« Soigner », « traiter », « thérapeutique » : les mots qui peuvent vous faire condamner pour exercice illégal
Un mot sur votre site, une promesse de « traiter » le dos : la frontière entre bien-être et soin se joue sur le vocabulaire. Décryptage réglementaire.
- Le massage à visée thérapeutique est un acte réservé aux masseurs-kinésithérapeutes : le revendiquer expose à l'exercice illégal, un délit pénal.
- Les mots « soigner », « traiter », « rééduquer », « thérapeutique » sur votre communication peuvent suffire à caractériser l'infraction.
- Une condamnation pour exercice illégal peut entraîner amende, dommages-intérêts et surtout un refus de garantie de votre assureur.
- Rester sur le registre du bien-être, du confort et de la détente est à la fois une exigence déontologique et la condition de votre couverture.
Une frontière légale invisible mais réelle
Le massage est, en droit français, un terrain partagé mais strictement délimité.
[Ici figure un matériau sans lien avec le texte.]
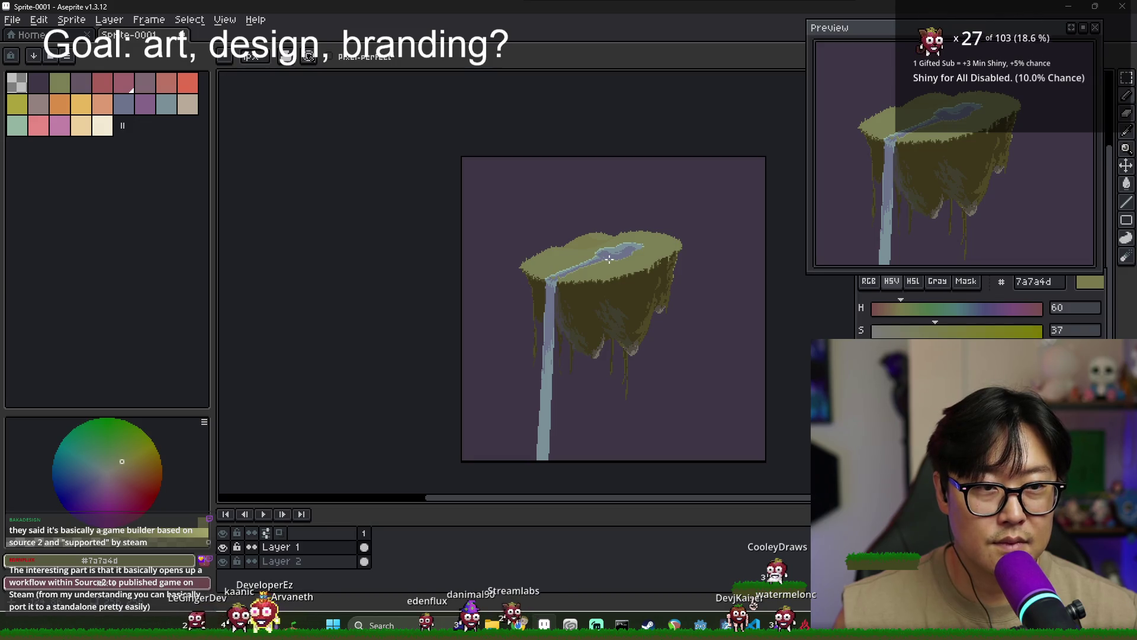
pyautogui.scroll(3, 582, 247)
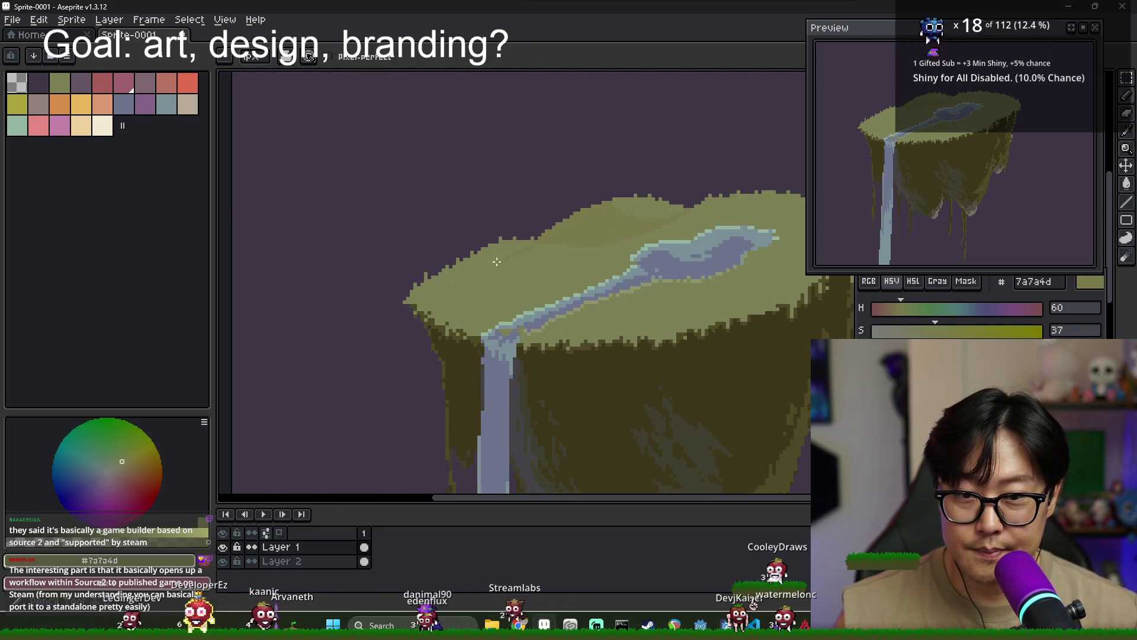
pyautogui.scroll(-3, 631, 236)
pyautogui.scroll(3, 622, 238)
pyautogui.press('g')
pyautogui.press('b')
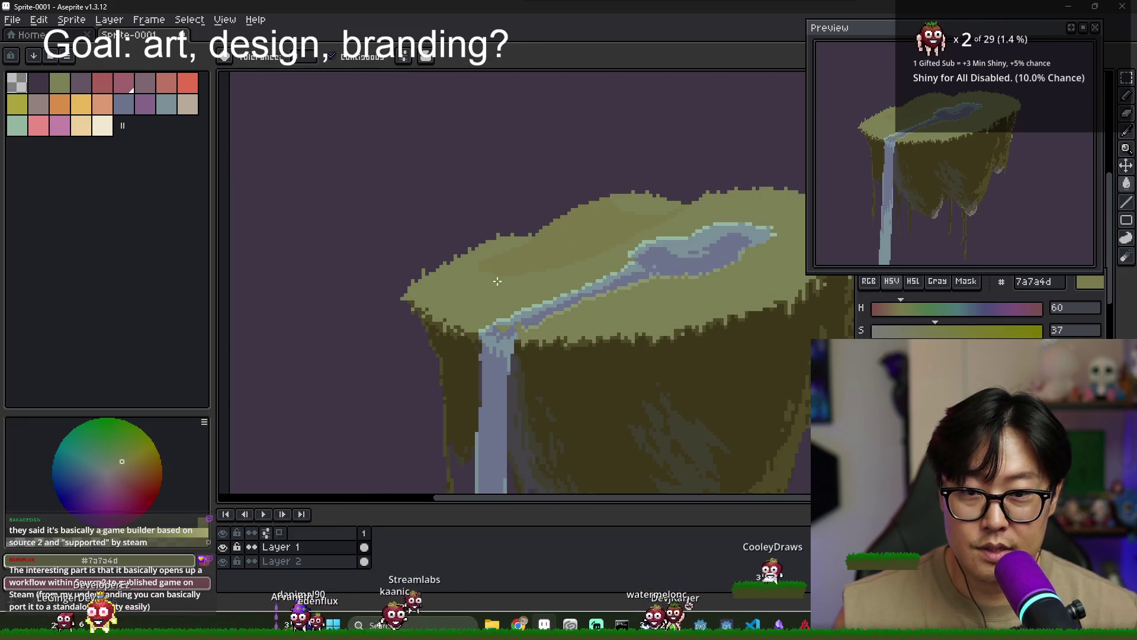
pyautogui.hscroll(3, 642, 292)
Le massage à visée thérapeutique — celui qui vise à soigner, soulager une pathologie ou rééduquer — relève du monopole du masseur-kinésithérapeute, professionnel de santé diplômé d'État. Le massage de bien-être, à visée de détente, de confort et de relaxation, est en revanche ouvert aux praticiens non soignants.
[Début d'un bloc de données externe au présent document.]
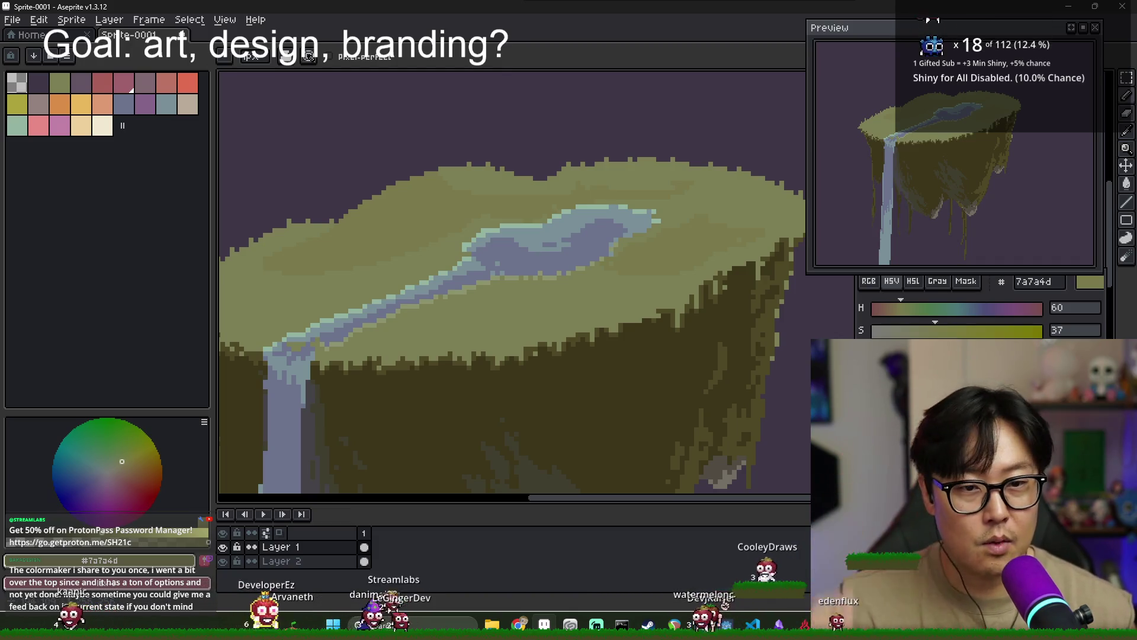
pyautogui.scroll(1, 639, 253)
pyautogui.scroll(1, 639, 252)
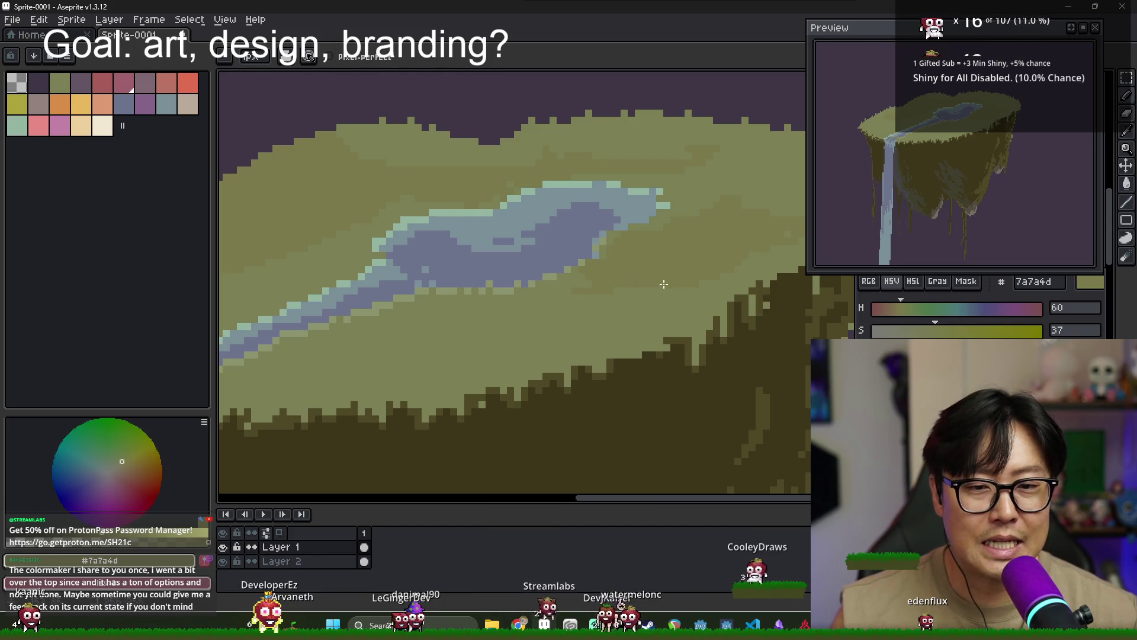
pyautogui.moveTo(688, 291); pyautogui.dragTo(548, 300)
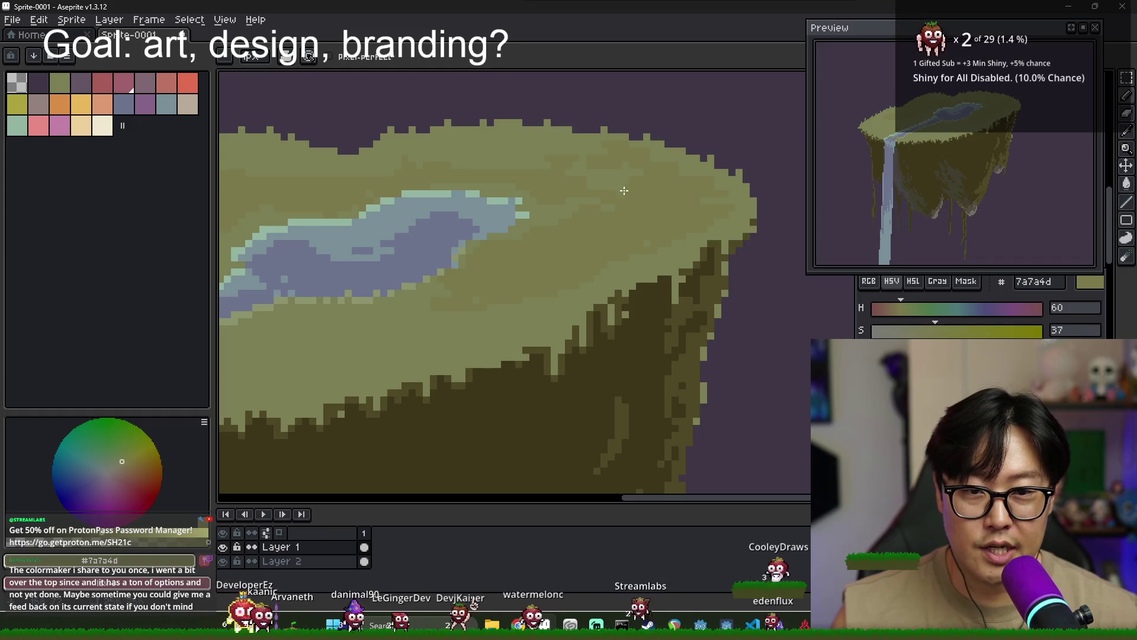
pyautogui.scroll(-1, 634, 207)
Cette distinction paraît simple. Elle est en réalité l'une des plus piégeuses du métier, car la frontière ne se trace pas dans le geste mais dans l'intention affichée. Deux praticiens peuvent exécuter exactement le même mouvement sur les mêmes muscles : l'un, qui le présente comme une détente, reste dans son droit ; l'autre, qui le présente comme un traitement d'une lombalgie, bascule dans l'exercice illégal de la kinésithérapie.
L'exercice illégal est un délit pénal, et non une simple irrégularité administrative. Il est puni d'amendes, et le Conseil de l'ordre des masseurs-kinésithérapeutes se constitue régulièrement partie civile contre les praticiens bien-être qui empiètent sur le champ du soin. Comprendre où passe la ligne est donc une nécessité économique autant que juridique.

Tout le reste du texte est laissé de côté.